Air filters are needed in every classroom to protect children from Covid-19, says a teachers group which claims air quality monitoring is unreliable.
Scottish Teachers for Positive Change and Wellbeing co-founder Nuzhat Uthmani says the method used to identify what the Scottish Government calls a ‘very small percentage’ of classrooms with ventilation problems does not show the true picture.
Carbon dioxide (CO2) monitors have been provided to schools across Scotland to assess the level of fresh air in classrooms, and indicate when additional ventilation is needed to reduce the risk of airborne spread of the virus among children and staff.
However, some classrooms have had to share mobile monitors and Ms Uthmani said that means CO2 levels – which will fluctuate with room use and other factors – cannot properly be tracked.
Instead of doing everything it can to protect children and keep schools open, she claimed the government had done the bare minimum and what it had done should have been done a year earlier.
She said: “It’s hugely frustrating to think we’ve allowed our children to catch the virus.
“Even though few have died or been severely ill we know that long Covid is an issue and we just don’t understand the long term consequences ultimately of this disease.
“And children are catching it again and again.”
- The schools in Fife, Perthshire and Angus with inadequate ventilation raising Covid risk
Often, she claimed, teachers have a CO2 monitor in their classroom for only a day at a time as schools don’t have enough to go round.

Required work
A. In the article on classroom air quality, what does Nuzhat Uthmani say prevents CO2 levels from being properly tracked in some classrooms?
B. Resume the article on classroom air quality after its final sentence.

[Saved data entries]
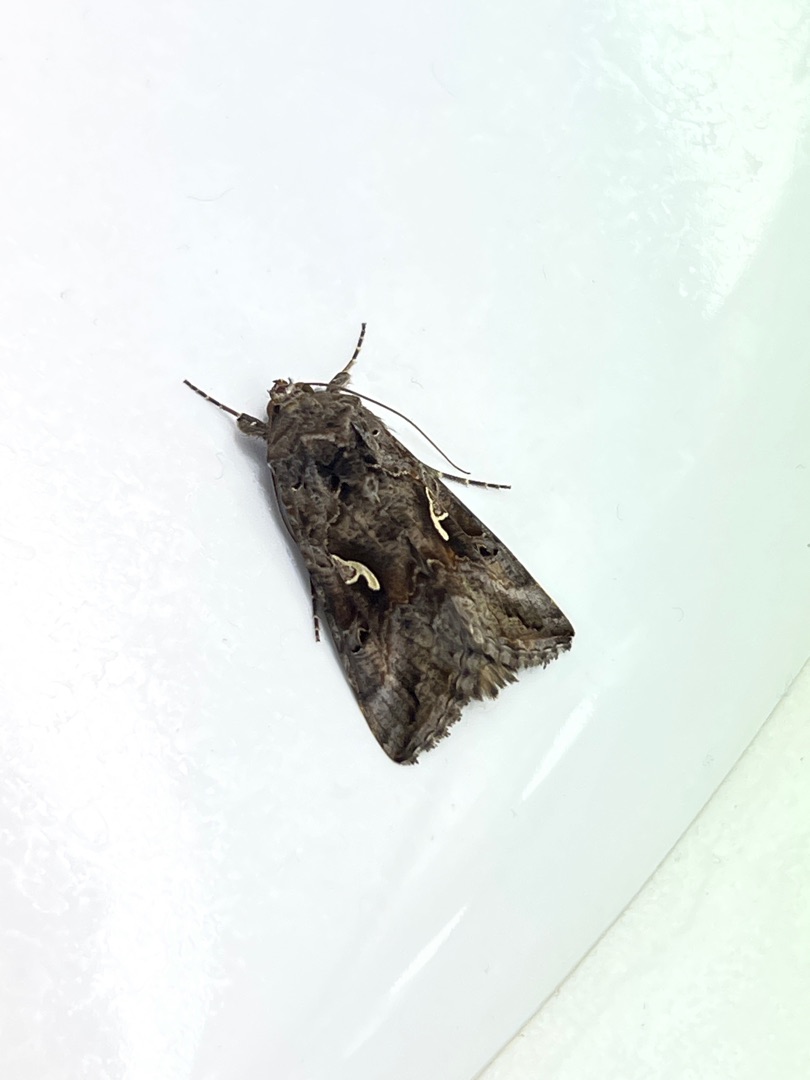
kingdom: Animalia
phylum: Arthropoda
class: Insecta
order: Lepidoptera
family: Noctuidae
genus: Autographa
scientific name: Autographa gamma
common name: Gammaugle
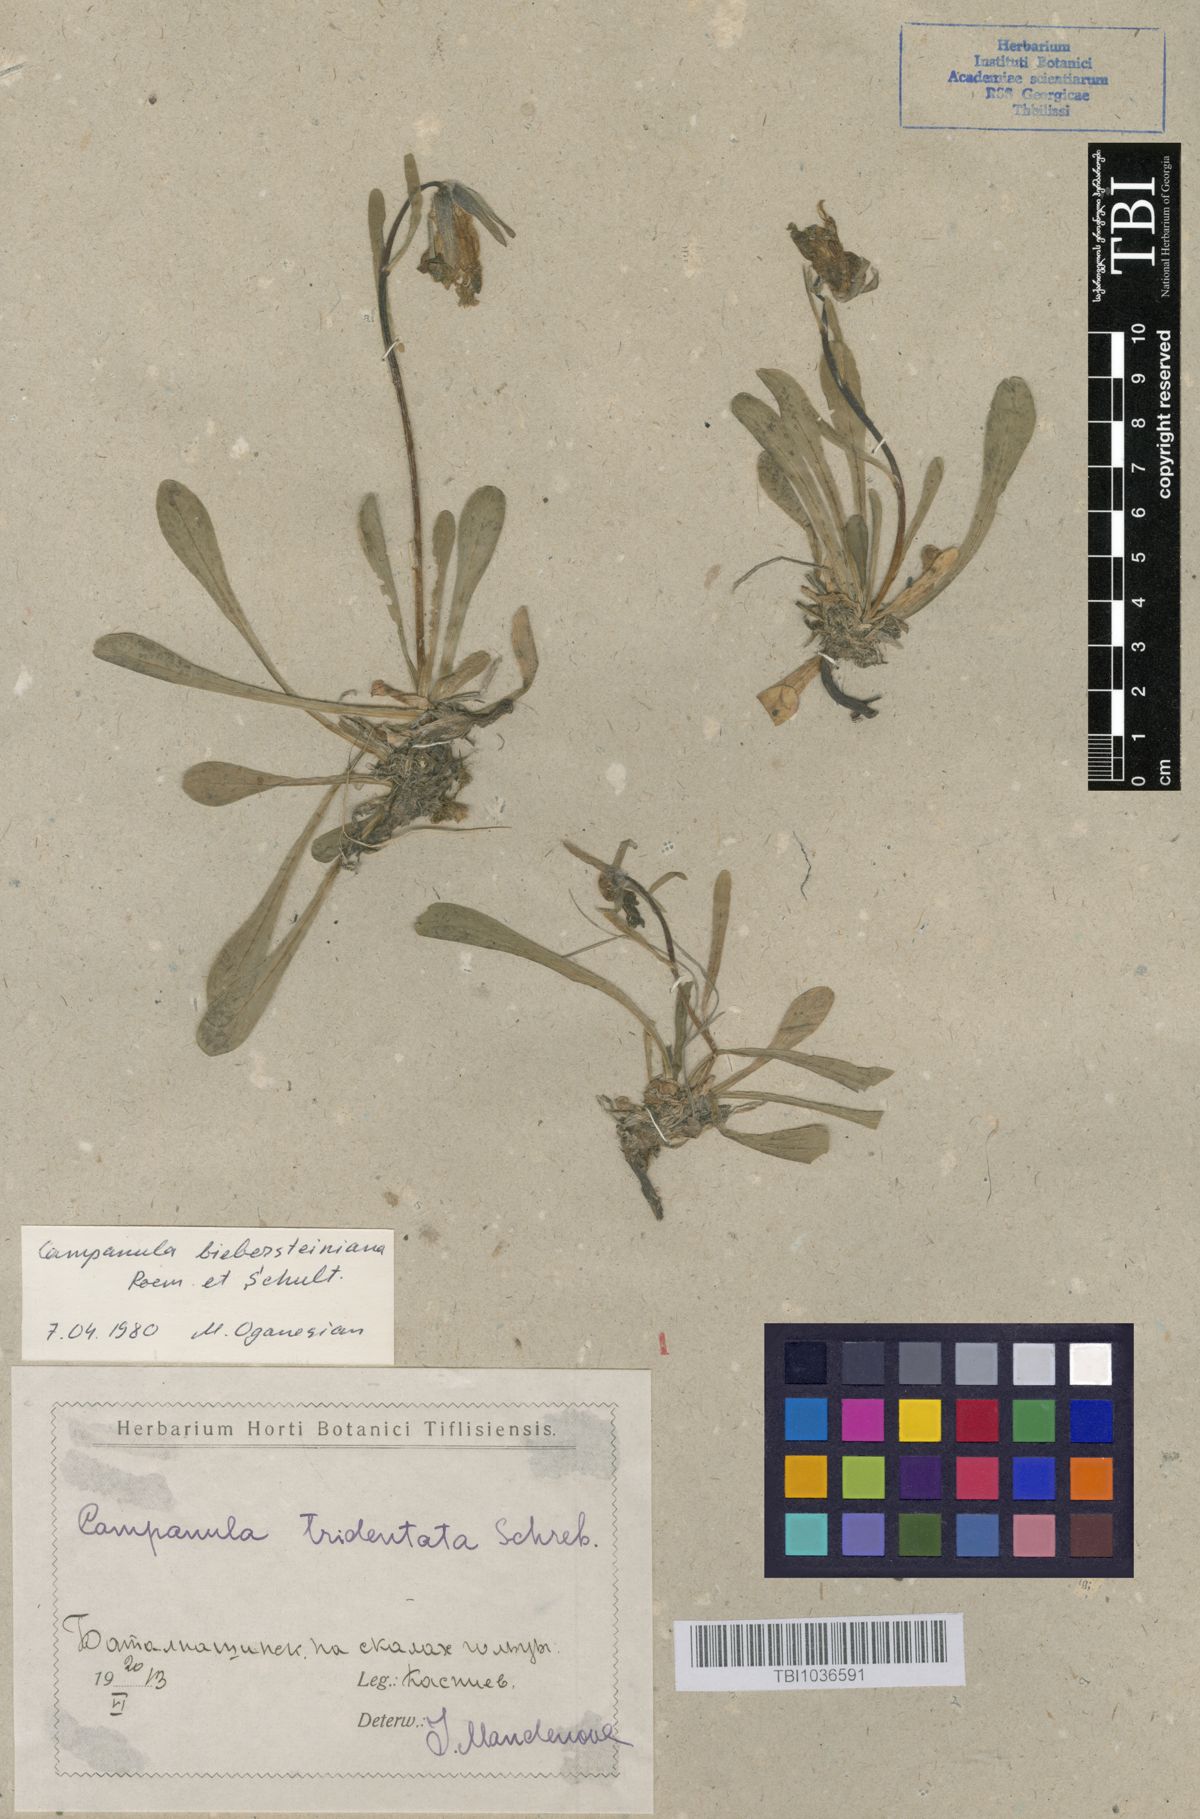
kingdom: Plantae
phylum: Tracheophyta
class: Magnoliopsida
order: Asterales
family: Campanulaceae
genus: Campanula
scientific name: Campanula tridentata
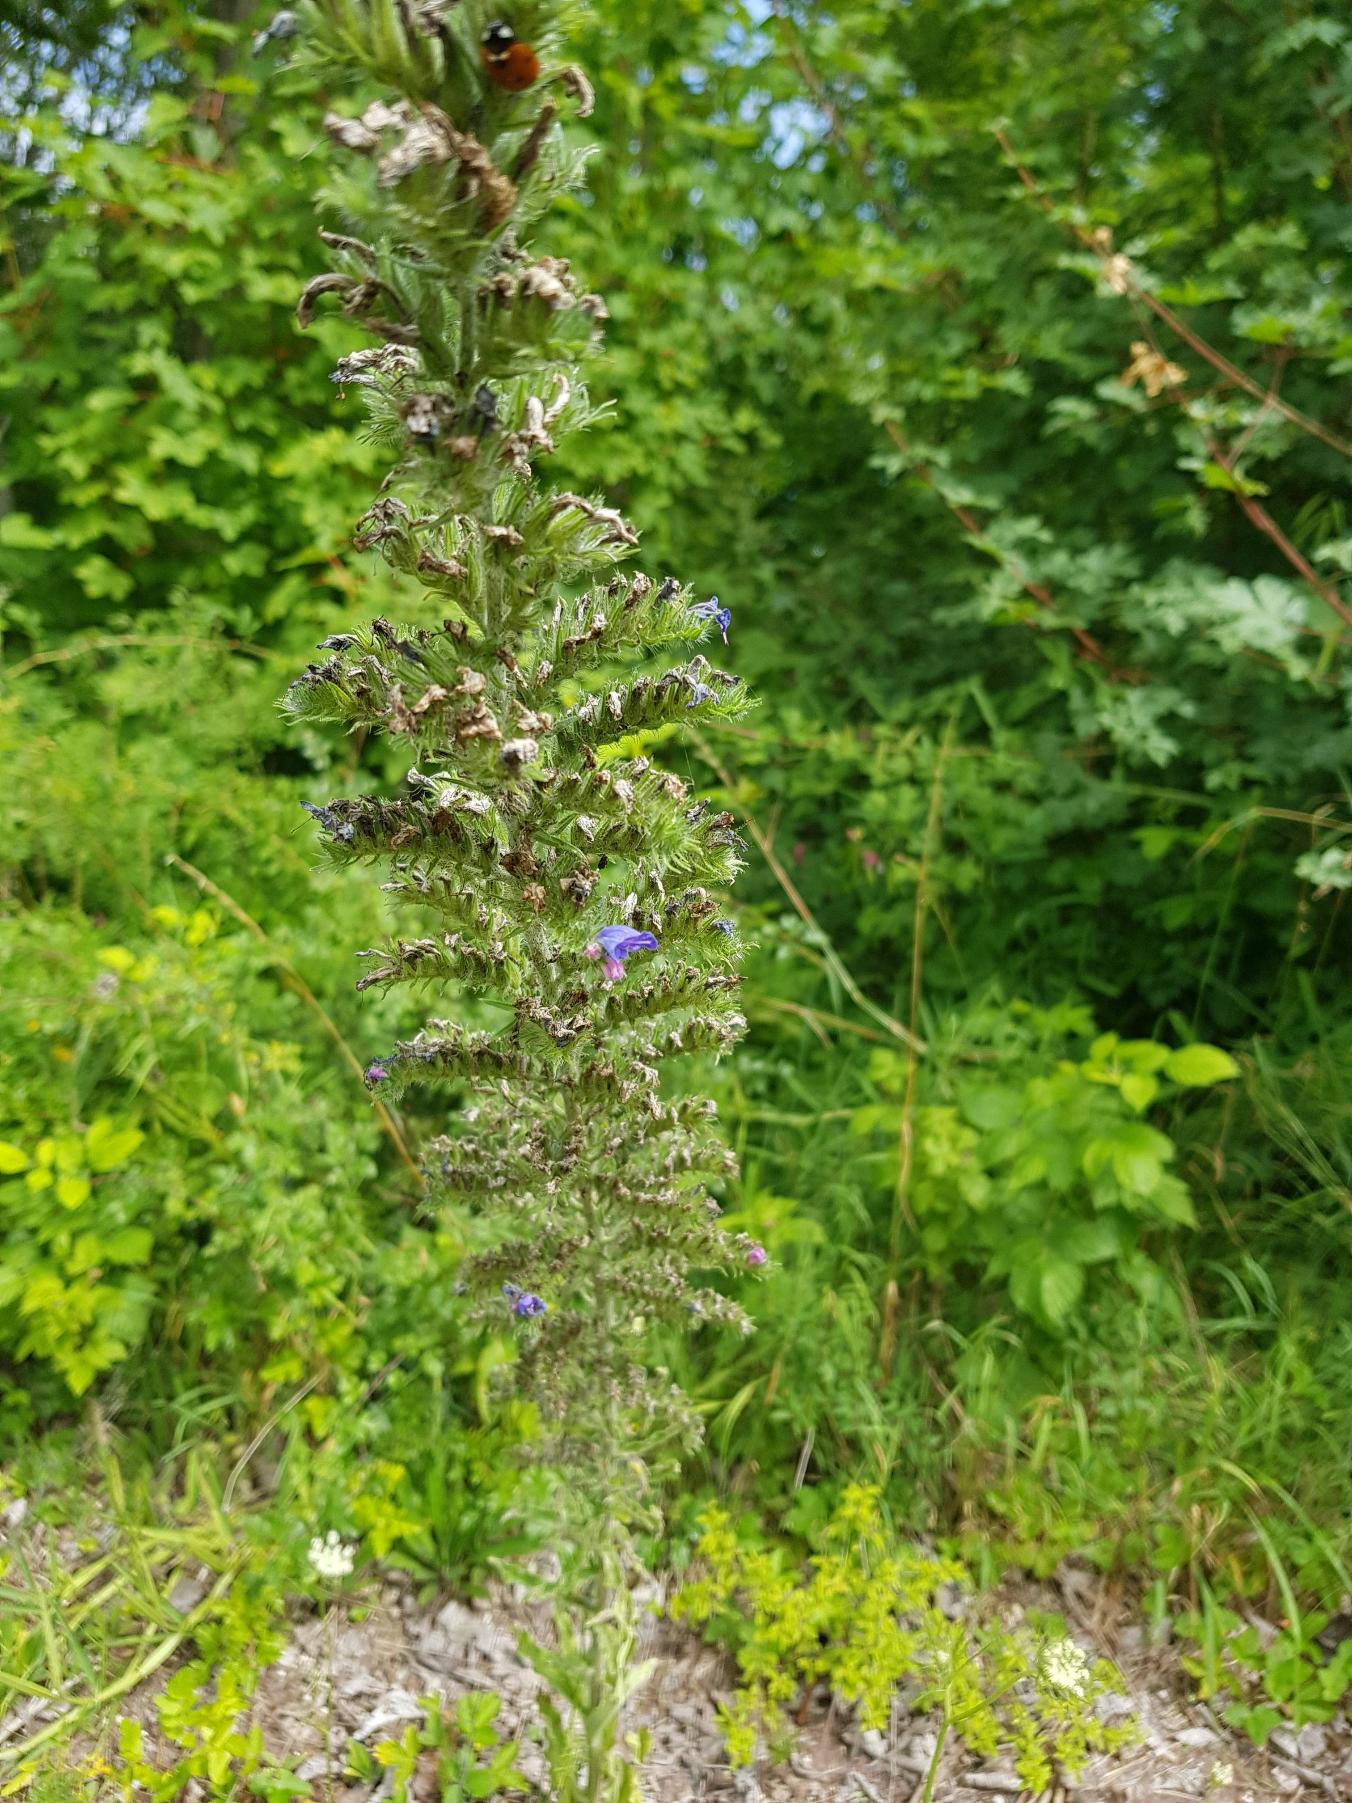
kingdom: Plantae
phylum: Tracheophyta
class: Magnoliopsida
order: Boraginales
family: Boraginaceae
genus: Echium
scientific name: Echium vulgare
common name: Slangehoved
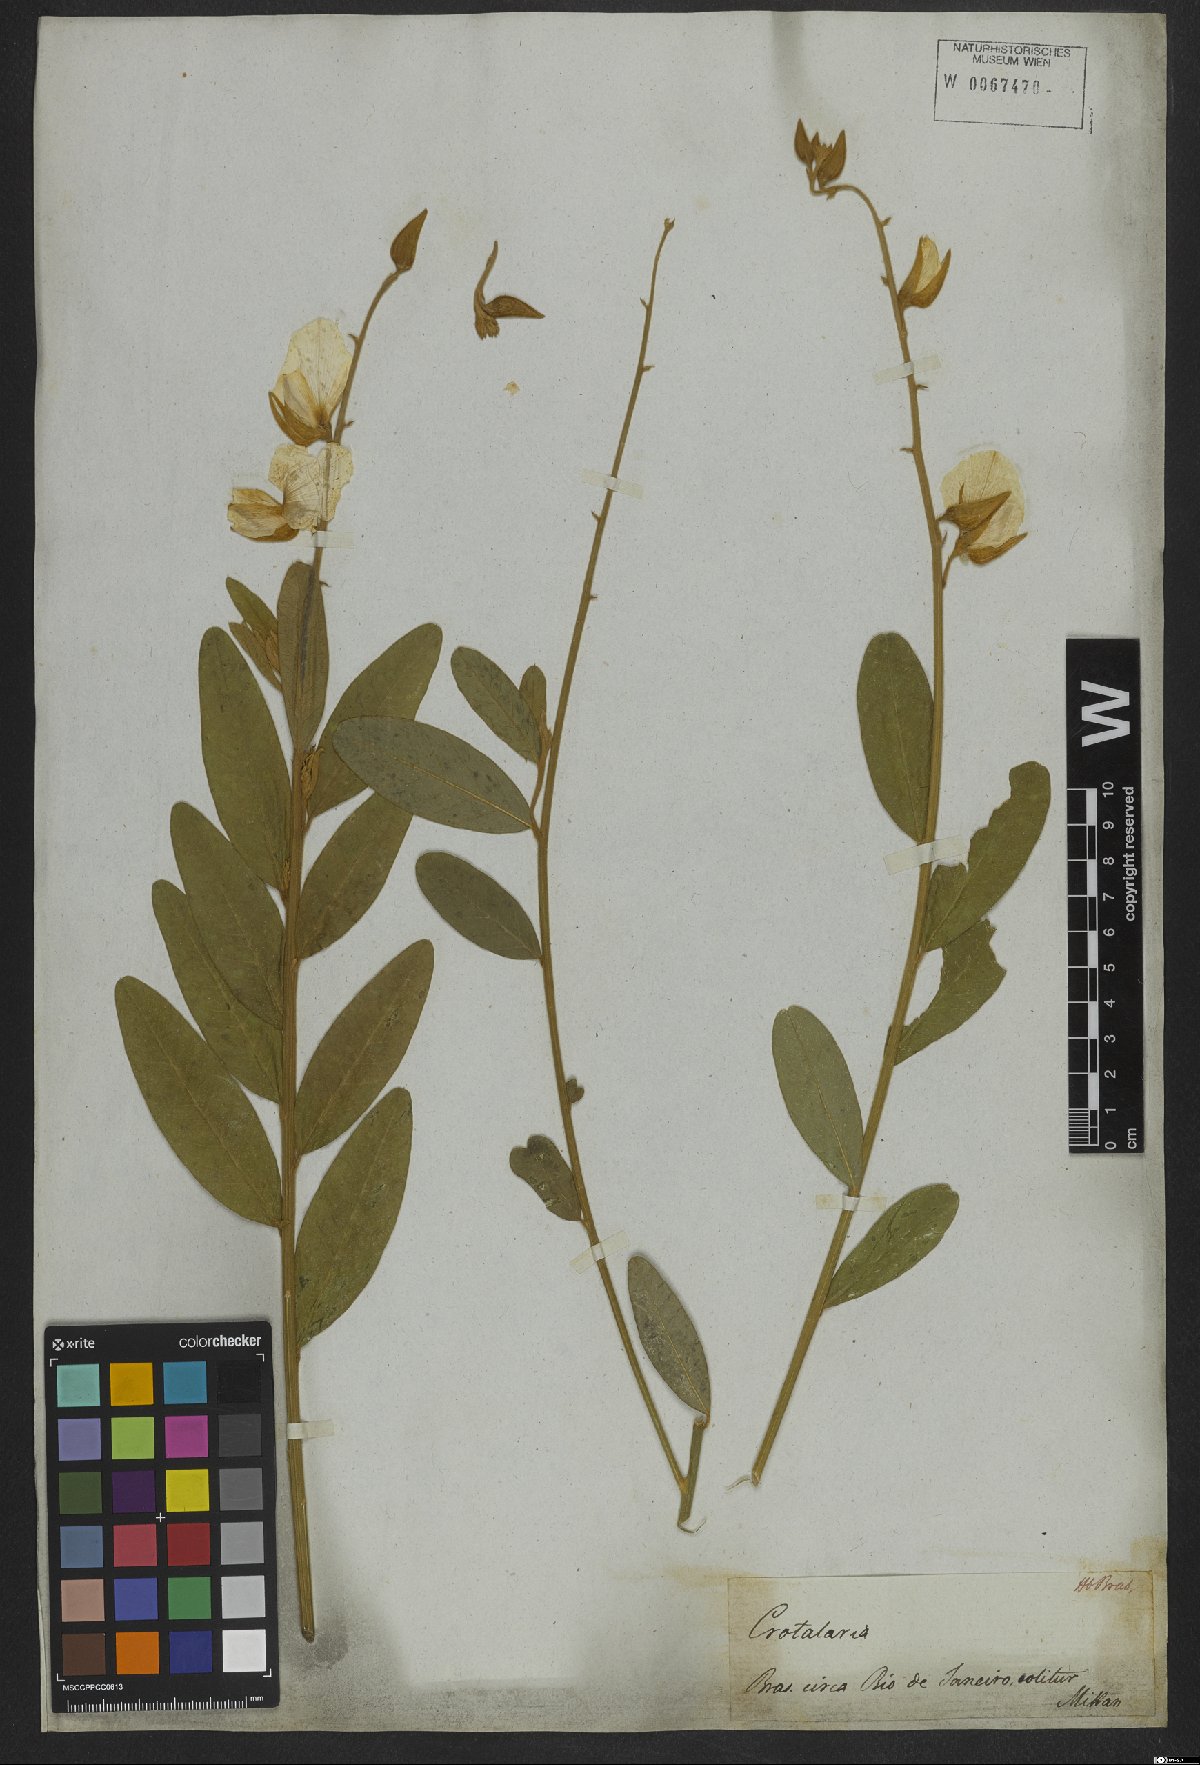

Activity answers
A. Some classrooms have had to share mobile monitors.

B.
She said: “That is such an unscientific way of gathering data. There are so many variables. Was the monitor in the right place? Was it near a window, near a door? How many people were in your class that day?
“Unfortunately, the government uses that data to say everything is fine, there is only a handful of schools [with problematic ventilation].
We need to see an air filter in every classroom ultimately.”
Nuzhat Uthmani
“I don’t think that is reliable at all and we know that because we know how much Covid was spreading in schools.”
The Scottish Government says air cleaning devices should not be as a substitute for natural ventilation but has granted an additional £5 million for work to improve air flow in schools.
However, Ms Uthmani said it needs to go much further, stating: “We need to see an air filter in every classroom ultimately.”
Air filters and retaining the enhanced cleaning and hand washing procedures currently in place would help protect not just against Covid, she said, but other viruses and germs which can spread rapidly in schools.
The £5m announced in January was in addition to £10m from the Scottish Government last year for ventilation and CO2 monitoring and £90 of Covid logistics funding to councils.
Expert advice is clear that air cleaning devices should not be used as a substitute for ventilation.”
Scottish Government
Recently updated government guidance recommends schools have CO2 monitors in every teaching space for at least one full day a week and notes some councils already provide or aim to provide a monitor for every classroom.
A government spokesman said: “We have made an additional up to £5 million available to local authorities to improve ventilation in schools and early years settings.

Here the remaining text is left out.